A video was made for this song in 1979 by combining stock footage with various band antics. MTV was still two years away, but the video helped promote the song throughout Europe. The group got their star turn on MTV a decade later when "
Love Shack" became one of the most popular clips on the network.
The song appeared in the movies One-Trick Pony (1980), Lobster Man from Mars (1989) and Knocked Up (2007); it was used in episodes of My Name Is Earl ("Joy in a Bubble" - 2008) and Glee ("The Hurt Locker: Part 1" - 2015).
The song is also a favorite on the show Family Guy, where the character Peter Griffin performs it on guitar in two episodes, first in a 2005 episode where he plays it (inappropriately) to cheer up Cleveland, then in a 2011 episode where it plays to a lobster with the lyrics changed to "Iraq Lobster."

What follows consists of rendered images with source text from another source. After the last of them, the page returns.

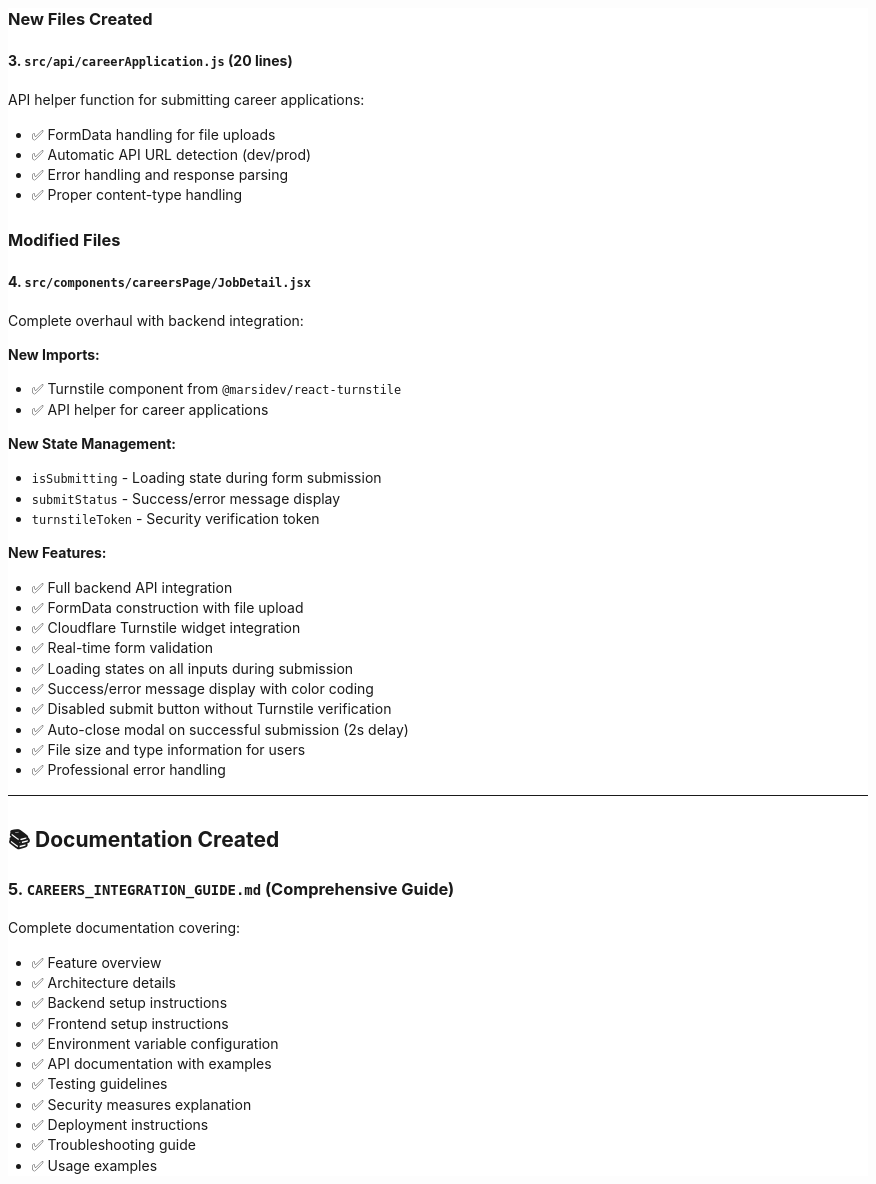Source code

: ### New Files Created

#### 3. **`src/api/careerApplication.js`** (20 lines)

API helper function for submitting career applications:

- ✅ FormData handling for file uploads
- ✅ Automatic API URL detection (dev/prod)
- ✅ Error handling and response parsing
- ✅ Proper content-type handling

### Modified Files

#### 4. **`src/components/careersPage/JobDetail.jsx`**

Complete overhaul with backend integration:

**New Imports:**

- ✅ Turnstile component from `@marsidev/react-turnstile`
- ✅ API helper for career applications

**New State Management:**

- `isSubmitting` - Loading state during form submission
- `submitStatus` - Success/error message display
- `turnstileToken` - Security verification token

**New Features:**

- ✅ Full backend API integration
- ✅ FormData construction with file upload
- ✅ Cloudflare Turnstile widget integration
- ✅ Real-time form validation
- ✅ Loading states on all inputs during submission
- ✅ Success/error message display with color coding
- ✅ Disabled submit button without Turnstile verification
- ✅ Auto-close modal on successful submission (2s delay)
- ✅ File size and type information for users
- ✅ Professional error handling

---

## 📚 Documentation Created

### 5. **`CAREERS_INTEGRATION_GUIDE.md`** (Comprehensive Guide)

Complete documentation covering:

- ✅ Feature overview
- ✅ Architecture details
- ✅ Backend setup instructions
- ✅ Frontend setup instructions
- ✅ Environment variable configuration
- ✅ API documentation with examples
- ✅ Testing guidelines
- ✅ Security measures explanation
- ✅ Deployment instructions
- ✅ Troubleshooting guide
- ✅ Usage examples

The B-52s performed this on Saturday Night Live, January 26, 1980. This gave the song a big boost; in May, it reached its US peak of #56.
Ricky Wilson didn't have high expectations for the riff when he came up with it. His sister Cindy Wilson
told the CBC: "I came home one day, and Ricky was just working on his guitar, and he was just laughing to himself. He says, 'I just made up the stupidest riff there ever was.'"
Panic! at the Disco sampled the famous "Rock Lobster" riff on their 2016 track "
Don't Threaten Me With A Good Time." Panic! frontman Brendon Urie is a big fan of the B-52s; he was thrilled when he found out the sample cleared.